Uncertainty Tracking
GLM classifies certainty during extraction. Production distribution:
- 1.0 (stated facts): 42%
- 0.7 (strong inferences): 51%
- 0.4 (weak guesses): 7%
Results
Production Metrics (Feb 14, 2026)
| Metric | Value |
|---|---|
| Total memories | 3,030 |
| Unique entities | 3,116 |
| Entity coverage | 87.9% |
| Entities merged | 48 |
| Auto-capture latency | 4s (async) |
| Auto-recall latency | 50-150ms |
Qualitative Improvements
- Context continuity: The AI references week-old decisions without re-explanation
- Self-correction: When facts change, old memories update instead of creating contradictions
- Reduced noise: Tuning similarity thresholds (0.3 → 0.5) cut irrelevant recalls by ~40%
- Certainty awareness: Responses now qualify inferences with confidence levels
Lessons Learned
Dual Storage Is Worth the Complexity
Vector search is fast but opaque.
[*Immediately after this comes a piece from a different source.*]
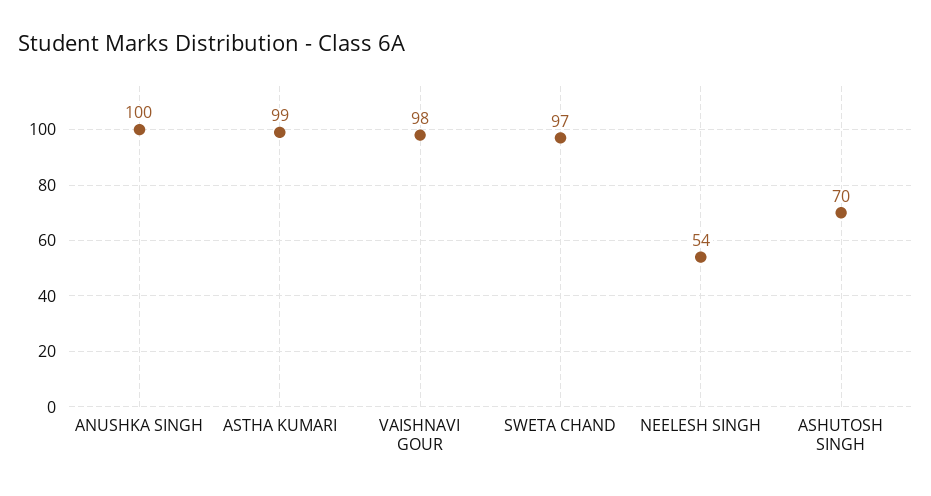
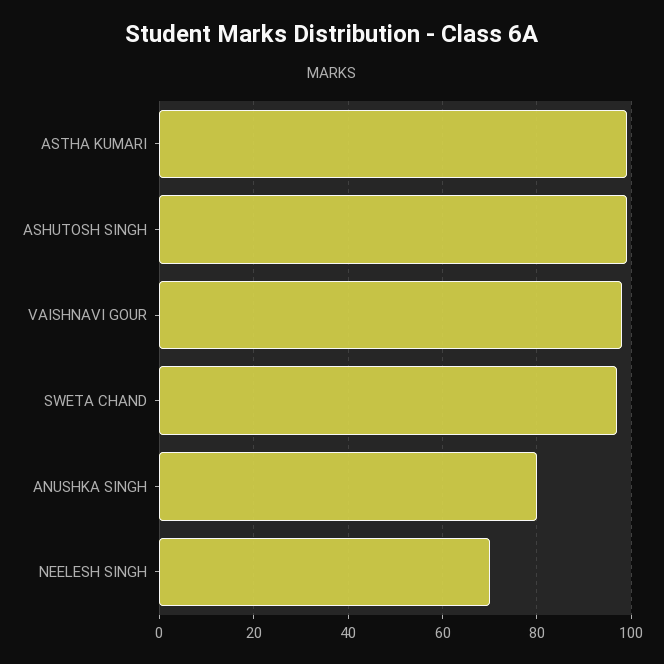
ANUSHKA SINGH: 100 -> 80
NEELESH SINGH: 54 -> 70
ASHUTOSH SINGH: 70 -> 100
Markdown is slow but debuggable. Having both means you can inspect what the AI "remembers" and fix it when it's wrong.
Forgetting Is a Feature, Not a Bug
The system intentionally deprioritizes unused memories. This prevents context pollution—old, irrelevant information crowding out what actually matters today.
Reconsolidation Solves a Real Problem
When facts change, most AI systems either duplicate information or miss the update entirely. Reconsolidation prevents both. It's one of the highest-ROI features.
Cognitive Science Provides Better Priors
I didn't invent these mechanisms. I borrowed them from decades of memory research: consolidation, decay, reconsolidation, spaced retrieval, the testing effect. Applying them to AI memory wasn't novel—but it was effective.
Open Questions
How do you measure memory "usefulness" beyond recall frequency? Frequency isn't the whole story—some important memories (passwords, emergency contacts) are rarely accessed.
Can uncertainty tracking guide active learning? If the system knows it's uncertain, should it ask clarifying questions?
What's the right decay curve for professional vs personal contexts? Work information might need faster decay than personal relationships.
Certainty-weighted retrieval: Future enhancement where final_score = semantic_score × certainty × importance × recency_boost.
Conclusion
Engram demonstrates that applying cognitive science principles to AI memory improves conversational coherence. The system isn't perfect—decay tuning needs work, certainty-weighted retrieval isn't implemented yet—but the core hypothesis holds: memory mechanisms from cognitive science translate directly to production AI systems with measurable benefits.